Le réseau n’est pas là pour répondre au manque de moyens ou gérer la précarité, mais nécessite des moyens et un autre choix de travail afin que la personne toxicomane puisse bénéficier tant au niveau préventif que curatif, à une qualité d’aide et de soins adaptés.

Mais favoriser l’accès aux soins, aux traitements ne suffit pas en soi, encore faut-il garantir la possibilité de continuité dans la durée tout en tenant compte du changement de situation de la personne durant les hospitalisations, lors de la prise en charge par les centres spécialisés, en médecine de ville, pendant les périodes d’incarcération, pendant les gardes à vue, etc.

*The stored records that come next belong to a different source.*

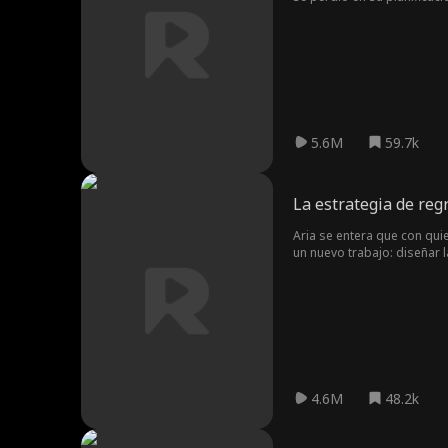
segunda oportunidad de 
5.6M
59.7k
La estrategia de reg
Aria se entera que con quie
un nuevo trabajo: diseñar 
diseñadora. ¿Podrá Aria ma
4.6M
48.2k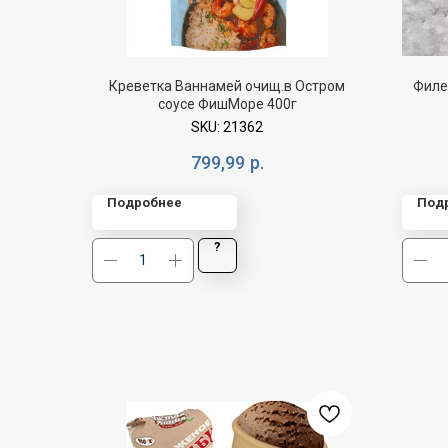
Креветка Ваннамей очищ.в Остром
Филе
соусе ФишМоре 400г
SKU:
21362
799,99
р.
Подробнее
Под
?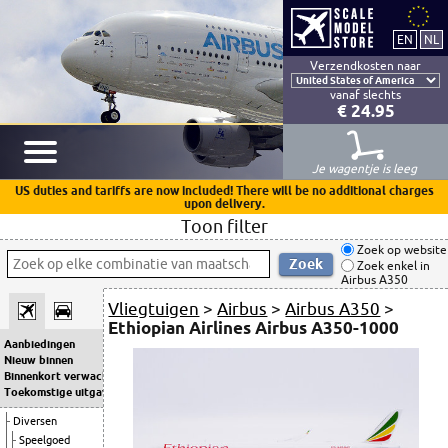
Verzendkosten naar
vanaf slechts
€ 24.95
Je wagentje is leeg
US duties and tariffs are now included! There will be no additional charges
upon delivery.
Toon filter
Zoek op website
Zoek enkel in
Airbus A350
Vliegtuigen
>
Airbus
>
Airbus A350
>
Ethiopian Airlines Airbus A350-1000
Aanbiedingen
Nieuw binnen
Binnenkort verwacht
Toekomstige uitgaven
Diversen
Speelgoed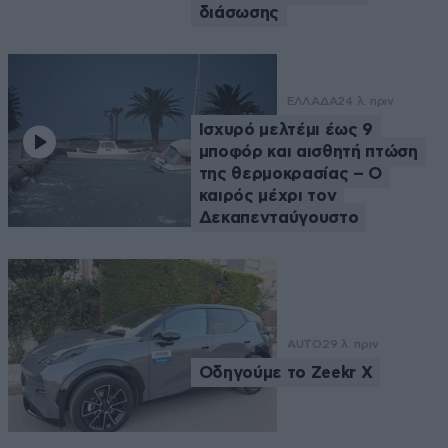
διάσωσης
ΕΛΛΑΔΑ
24 λ. πριν
Ισχυρό μελτέμι έως 9
μποφόρ και αισθητή πτώση
της θερμοκρασίας – O
καιρός μέχρι τον
Δεκαπενταύγουστο
AUTO
29 λ. πριν
Οδηγούμε το Zeekr X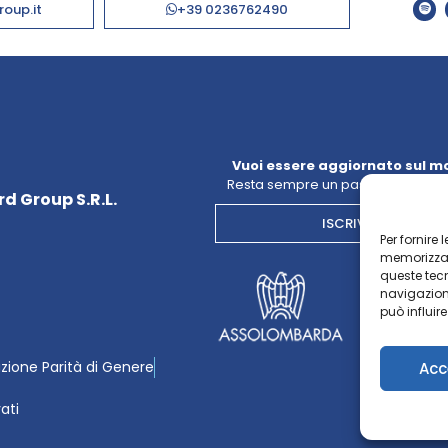
roup.it
+39 0236762490
Vuoi essere aggiornato sul m
Resta sempre un passo avanti con
d Group S.R.L.
ISCRIVITI ALLA NE
Per fornire
memorizzare
queste tec
navigazione
può influir
azione Parità di Genere
Acc
vati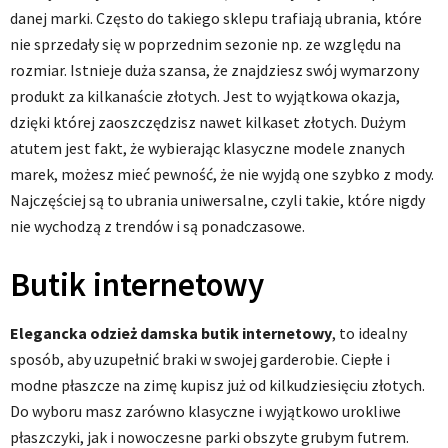
danej marki. Często do takiego sklepu trafiają ubrania, które
nie sprzedały się w poprzednim sezonie np. ze względu na
rozmiar. Istnieje duża szansa, że znajdziesz swój wymarzony
produkt za kilkanaście złotych. Jest to wyjątkowa okazja,
dzięki której zaoszczędzisz nawet kilkaset złotych. Dużym
atutem jest fakt, że wybierając klasyczne modele znanych
marek, możesz mieć pewność, że nie wyjdą one szybko z mody.
Najczęściej są to ubrania uniwersalne, czyli takie, które nigdy
nie wychodzą z trendów i są ponadczasowe.
Butik internetowy
Elegancka odzież damska butik internetowy
, to idealny
sposób, aby uzupełnić braki w swojej garderobie. Ciepłe i
modne płaszcze na zimę kupisz już od kilkudziesięciu złotych.
Do wyboru masz zarówno klasyczne i wyjątkowo urokliwe
płaszczyki, jak i nowoczesne parki obszyte grubym futrem.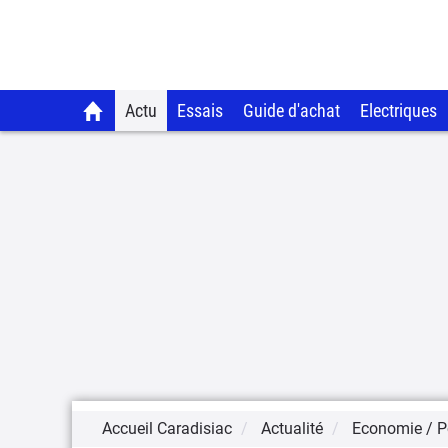
Actu
Essais
Guide d'achat
Electriques
Accueil Caradisiac
Actualité
Economie / Po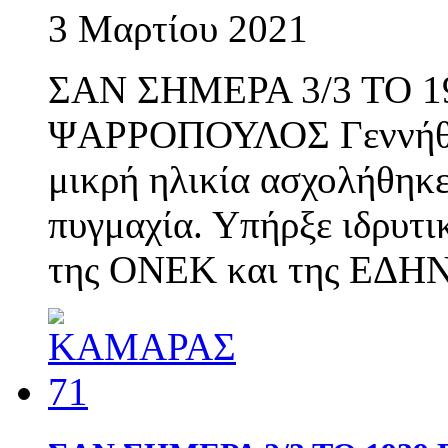
3 Μαρτίου 2021
ΣΑΝ ΣΗΜΕΡΑ 3/3 ΤΟ 
ΨΑΡΡΟΠΟΥΛΟΣ Γεννήθηκε
μικρή ηλικία ασχολήθηκε
πυγμαχία. Υπήρξε ιδρυτι
της ΟΝΕΚ και της ΕΔΗΝ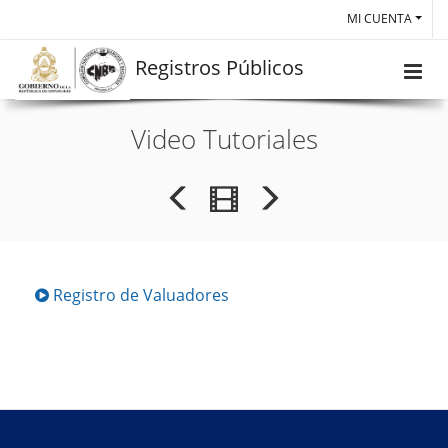
MI CUENTA
Registros Públicos
Video Tutoriales
Registro de Valuadores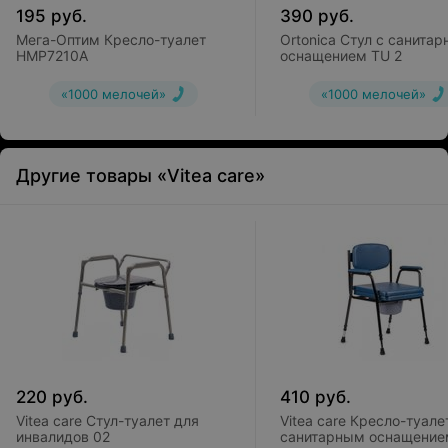
195
руб.
390
руб.
Мега-Оптим Кресло-туалет
Ortonica Стул с санита
HMP7210A
оснащением TU 2
«1000 мелочей»
«1000 мелочей»
Другие товары «Vitea care»
220
руб.
410
руб.
Vitea care Стул-туалет для
Vitea care Кресло-туале
инвалидов 02
санитарным оснащение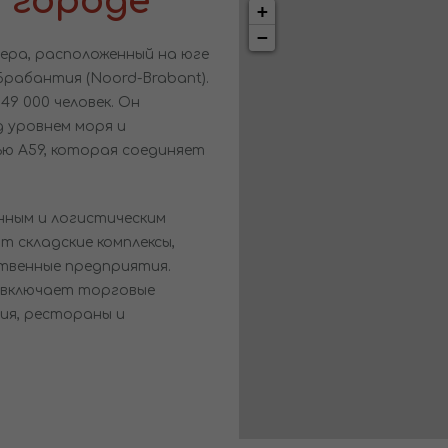
 городе
+
−
ера, расположенный на юге
Брабантия (Noord-Brabant).
9 000 человек. Он
 уровнем моря и
ю A59, которая соединяет
нным и логистическим
 складские комплексы,
твенные предприятия.
 включает торговые
ния, рестораны и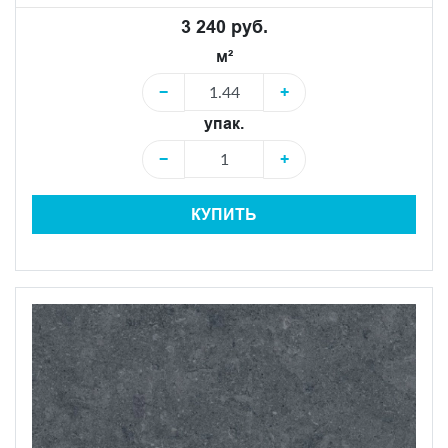
3 240 руб.
м²
−
+
упак.
−
+
КУПИТЬ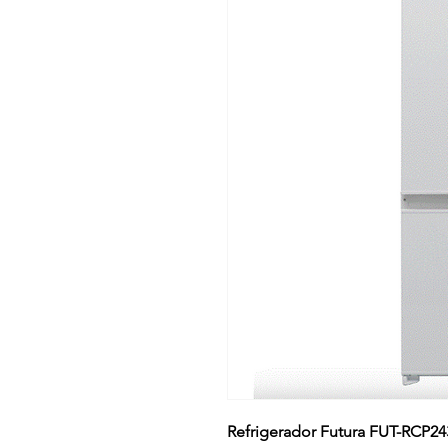
Refrigerador Futura FUT-RCP2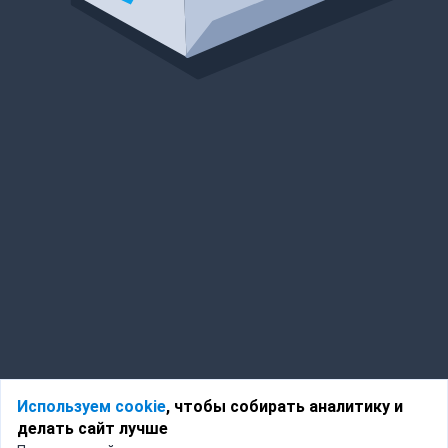
Используем cookie
, чтобы собирать аналитику и
делать сайт лучше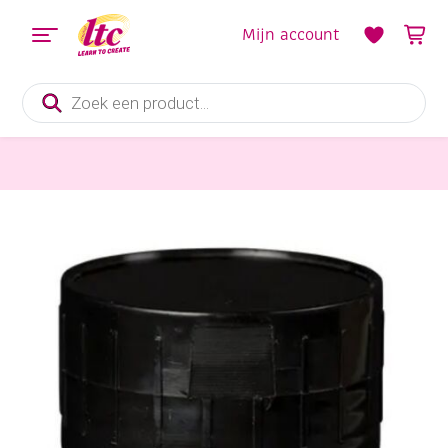
Mijn account
Producten
zoeken
Verf en Inkt
Creall studio acrylics, Acrylverf, 500 ml, 32 Phtaloblauw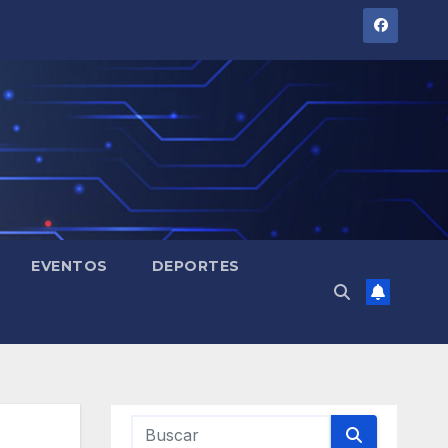
EVENTOS
DEPORTES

Ceci étant, le patient garde la liberté de mettre de la discontinuite; ou pas. Ce que nous avons à faire c’est d’éviter de lui répondre en miroir mais rester disponible à reprendre les choses et l’accompagnement si la personne le souhaite ... D’autre part, cette discontinuité, voire la rupture qu’il fera avec l’un ou l’autre d’entre nous, ne l’empêche pas, dans la diversité de ses investissements, de continuer son cheminement. La diversité est une richesse, le morcellement n’a que des effets contre productifs, morcellement qui peut se retrouver dans les modes de financements, à chacun sa compétence, à chacun son morceau ...


La discontinuité peut donc faire partie des moments de la prise en charge. La cohérence est nécessaire, elle se signifie dans des formes d’organisation adaptée, à la fois rigoureuse et souple, mais c’est aussi un état d’esprit. Pour qu’il y ait des sujets, il faut des compléments et pour les aider à devenir ou redevenir sujets, il faut dans un travail partenarial, des complémentarités et du dialogue dépassant, sans pour cela les nier, les questions de pouvoir.


Note

(1) Le réseau ville hôpital et l'hôpital ville sont deux choses différentes.